The team reports that of 18 patients with cancer and COVID-19, 39% were at significantly higher risk for “severe events.” By comparison, of 1572 patients with COVID-19 who did not have cancer, 8% were at significantly higher risk (P = .0003). These events included rapid clinical deterioration that required admission to intensive care; invasive ventilation; or death.

Patients with cancer experienced a much more rapid deterioration in clinical status than did those without cancer. The median time to severe events was 13 days, vs 43 days (hazard ratio [HR] adjusted for age, 3.56; P < .0001).

The analysis also shows that patients who underwent chemotherapy or surgery in the past month had a 75% risk of experiencing clinically severe events, compared with a 43% risk for those who had not received recent treatment.

After adjusting for other risk factors, including age and smoking history, older age was the only risk factor for severe events (odds ratio [OR], 1.43; 95% confidence interval [CI], 0.97 – 2.12; P = .072), the study authors say.

Patients with lung cancer did not have a higher probability of severe events compared with patients with other cancer types (20% vs 62%, respectively; P = .294).

Liang and colleagues conclude that these findings provide “a timely reminder to physicians that more intensive attention should be paid to patients with cancer, in case of rapid deterioration.”

The team also proposes three strategies for managing patients with cancer who are at risk for COVID-19 or any other severe infectious disease. They recommend that intentional postponement of adjuvant chemotherapy or elective surgery be considered for patients with stable cancer who live in areas where disease is endemic. Stronger “personal protection provisions” could also be made for patients with cancer or for cancer survivors. Lastly, for patients with cancer who have COVID-19, especially those who are older or who have comorbidities, more intensive surveillance or treatment should be considered.

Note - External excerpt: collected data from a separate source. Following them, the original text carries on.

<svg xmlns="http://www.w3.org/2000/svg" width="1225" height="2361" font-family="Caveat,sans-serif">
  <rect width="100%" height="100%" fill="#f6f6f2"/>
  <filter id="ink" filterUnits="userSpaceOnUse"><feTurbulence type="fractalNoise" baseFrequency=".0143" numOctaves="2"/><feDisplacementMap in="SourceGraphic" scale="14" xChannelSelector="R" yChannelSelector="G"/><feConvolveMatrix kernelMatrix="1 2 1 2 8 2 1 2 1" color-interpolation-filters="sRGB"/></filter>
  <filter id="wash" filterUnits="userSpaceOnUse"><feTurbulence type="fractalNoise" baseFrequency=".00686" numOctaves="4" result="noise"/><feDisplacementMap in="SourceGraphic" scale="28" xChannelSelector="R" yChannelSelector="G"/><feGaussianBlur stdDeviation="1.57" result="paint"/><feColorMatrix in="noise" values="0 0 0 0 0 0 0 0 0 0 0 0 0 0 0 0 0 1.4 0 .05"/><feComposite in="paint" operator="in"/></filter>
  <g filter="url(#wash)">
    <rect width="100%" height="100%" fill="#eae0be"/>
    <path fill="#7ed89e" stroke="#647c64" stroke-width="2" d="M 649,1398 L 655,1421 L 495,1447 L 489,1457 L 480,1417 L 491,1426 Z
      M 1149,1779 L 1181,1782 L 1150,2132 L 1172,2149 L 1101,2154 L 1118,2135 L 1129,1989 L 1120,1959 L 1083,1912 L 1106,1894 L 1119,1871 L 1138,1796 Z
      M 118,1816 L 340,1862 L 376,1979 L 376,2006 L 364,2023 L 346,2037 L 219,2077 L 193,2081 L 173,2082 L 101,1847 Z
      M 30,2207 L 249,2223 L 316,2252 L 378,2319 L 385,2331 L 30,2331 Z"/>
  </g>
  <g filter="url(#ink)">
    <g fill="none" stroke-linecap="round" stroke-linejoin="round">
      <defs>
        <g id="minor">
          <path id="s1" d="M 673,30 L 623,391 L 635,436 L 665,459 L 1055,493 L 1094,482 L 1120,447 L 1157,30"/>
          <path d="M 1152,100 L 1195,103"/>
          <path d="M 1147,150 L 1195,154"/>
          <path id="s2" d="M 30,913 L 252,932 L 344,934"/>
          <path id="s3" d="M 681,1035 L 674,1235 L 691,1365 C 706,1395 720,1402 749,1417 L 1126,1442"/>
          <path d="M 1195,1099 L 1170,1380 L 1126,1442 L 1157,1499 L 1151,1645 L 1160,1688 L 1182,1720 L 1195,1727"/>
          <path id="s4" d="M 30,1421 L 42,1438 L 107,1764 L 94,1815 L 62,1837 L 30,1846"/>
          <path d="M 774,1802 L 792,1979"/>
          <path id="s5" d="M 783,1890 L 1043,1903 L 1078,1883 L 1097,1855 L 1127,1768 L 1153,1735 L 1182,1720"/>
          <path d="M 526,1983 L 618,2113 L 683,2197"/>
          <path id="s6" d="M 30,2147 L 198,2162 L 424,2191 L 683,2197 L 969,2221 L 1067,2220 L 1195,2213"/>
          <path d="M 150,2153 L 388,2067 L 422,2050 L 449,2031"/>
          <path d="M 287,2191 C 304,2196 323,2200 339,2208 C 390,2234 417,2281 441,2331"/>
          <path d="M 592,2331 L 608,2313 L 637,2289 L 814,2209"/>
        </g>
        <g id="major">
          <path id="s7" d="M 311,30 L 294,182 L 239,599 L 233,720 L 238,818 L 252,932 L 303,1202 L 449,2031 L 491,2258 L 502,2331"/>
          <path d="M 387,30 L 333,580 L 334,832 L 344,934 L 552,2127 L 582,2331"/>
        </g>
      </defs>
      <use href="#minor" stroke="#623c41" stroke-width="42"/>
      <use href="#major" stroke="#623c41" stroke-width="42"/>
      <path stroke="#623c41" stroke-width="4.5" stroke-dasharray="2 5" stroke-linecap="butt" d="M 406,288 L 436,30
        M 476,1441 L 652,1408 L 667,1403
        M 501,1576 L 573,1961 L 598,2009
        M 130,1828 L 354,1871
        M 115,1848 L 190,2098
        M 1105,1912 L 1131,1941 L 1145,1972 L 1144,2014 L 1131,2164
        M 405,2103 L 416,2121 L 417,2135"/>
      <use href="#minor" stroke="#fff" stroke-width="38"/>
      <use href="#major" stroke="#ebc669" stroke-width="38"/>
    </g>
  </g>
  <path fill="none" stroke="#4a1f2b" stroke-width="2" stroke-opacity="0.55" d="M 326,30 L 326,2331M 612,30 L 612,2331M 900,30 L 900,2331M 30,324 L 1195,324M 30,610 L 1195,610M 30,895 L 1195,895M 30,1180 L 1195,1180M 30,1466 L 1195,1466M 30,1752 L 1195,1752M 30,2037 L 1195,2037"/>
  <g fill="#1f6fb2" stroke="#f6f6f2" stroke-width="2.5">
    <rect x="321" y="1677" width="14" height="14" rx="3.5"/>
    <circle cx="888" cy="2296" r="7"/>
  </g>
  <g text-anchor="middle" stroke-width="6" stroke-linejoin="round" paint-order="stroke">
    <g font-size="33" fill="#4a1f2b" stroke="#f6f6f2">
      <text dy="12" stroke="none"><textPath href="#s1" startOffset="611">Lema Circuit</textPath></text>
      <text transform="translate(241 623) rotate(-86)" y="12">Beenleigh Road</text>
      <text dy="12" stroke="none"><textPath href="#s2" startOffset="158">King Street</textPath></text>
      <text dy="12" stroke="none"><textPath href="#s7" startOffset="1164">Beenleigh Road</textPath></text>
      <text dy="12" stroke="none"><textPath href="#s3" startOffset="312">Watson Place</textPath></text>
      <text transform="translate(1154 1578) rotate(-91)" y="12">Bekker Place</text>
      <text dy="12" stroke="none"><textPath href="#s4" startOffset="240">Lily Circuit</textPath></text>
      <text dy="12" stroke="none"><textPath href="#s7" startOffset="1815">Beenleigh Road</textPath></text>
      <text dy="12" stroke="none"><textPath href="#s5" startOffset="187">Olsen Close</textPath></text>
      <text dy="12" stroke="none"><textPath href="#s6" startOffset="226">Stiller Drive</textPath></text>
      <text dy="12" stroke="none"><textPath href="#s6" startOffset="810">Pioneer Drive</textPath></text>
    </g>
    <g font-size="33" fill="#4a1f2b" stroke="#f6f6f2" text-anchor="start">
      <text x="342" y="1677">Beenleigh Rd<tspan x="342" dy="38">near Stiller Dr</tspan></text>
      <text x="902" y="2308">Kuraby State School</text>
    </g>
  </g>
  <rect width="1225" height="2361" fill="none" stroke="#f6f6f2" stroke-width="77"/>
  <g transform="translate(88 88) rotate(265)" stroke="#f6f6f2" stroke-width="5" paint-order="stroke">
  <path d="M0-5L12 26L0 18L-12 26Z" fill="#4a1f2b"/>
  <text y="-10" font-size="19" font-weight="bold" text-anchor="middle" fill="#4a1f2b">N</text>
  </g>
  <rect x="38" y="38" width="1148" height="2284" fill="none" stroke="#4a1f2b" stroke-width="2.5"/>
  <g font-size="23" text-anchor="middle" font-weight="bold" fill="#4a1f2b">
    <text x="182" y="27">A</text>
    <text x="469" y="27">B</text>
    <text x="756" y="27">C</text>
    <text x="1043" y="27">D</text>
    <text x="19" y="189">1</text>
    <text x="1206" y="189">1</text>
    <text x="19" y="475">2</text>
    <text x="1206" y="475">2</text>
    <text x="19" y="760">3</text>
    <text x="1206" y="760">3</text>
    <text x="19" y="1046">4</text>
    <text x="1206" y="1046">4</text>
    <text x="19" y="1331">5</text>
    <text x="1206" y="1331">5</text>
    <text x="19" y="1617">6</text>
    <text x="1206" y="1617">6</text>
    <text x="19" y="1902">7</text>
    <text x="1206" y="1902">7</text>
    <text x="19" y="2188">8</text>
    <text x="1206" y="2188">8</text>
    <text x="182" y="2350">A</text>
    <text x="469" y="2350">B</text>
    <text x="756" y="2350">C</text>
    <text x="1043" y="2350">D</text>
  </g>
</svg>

However, in comments in the Lancet Oncology, other authors in China say these findings should be interpreted with caution.

One group suggests that the increased susceptibility to COVID-19 in patients with cancer could be the result of higher rates of smoking compared with patients who did not have cancer. “Overall, current evidence remains insufficient to explain a conclusive association between cancer and COVID-19,” say Huahao Shen, PhD, of Zhejiang University School of Medicine, Hangzhou, Zhejiang, and colleagues.

Another group suggests that the significantly higher median age of patients with cancer compared with noncancer patients (63 years vs 49 years) may have contributed to poor prognosis.

These authors, led by Li Zhang, MD, PhD, and Hanping Wang, MD, of Peking Union Medical College and the Chinese Academy of Medical Sciences, Beijing, emphasize that patients with cancer need online medical counseling and that critical cases need to be identified and treated.

“In endemic areas outside Wuhan, decisions on whether or not to postpone cancer treatment need to made on a patient-by-patient basis and according to the risk to the patient and the prevailing situation because delays could lead to tumor progression and ultimately poorer outcomes,” they write.

The study was funded by the China National Science Foundation and the Key Project of Guangzhou Scientific Research Project. Liang and coauthors, Shen and coauthors, Zhang, Wang, and Smith have disclosed no relevant financial relationships. Markham has relationships with Aduro Biotech, Lilly, Tesaro, Novartis, and VBL Therapeutics.

This article first appeared on Medscape.com.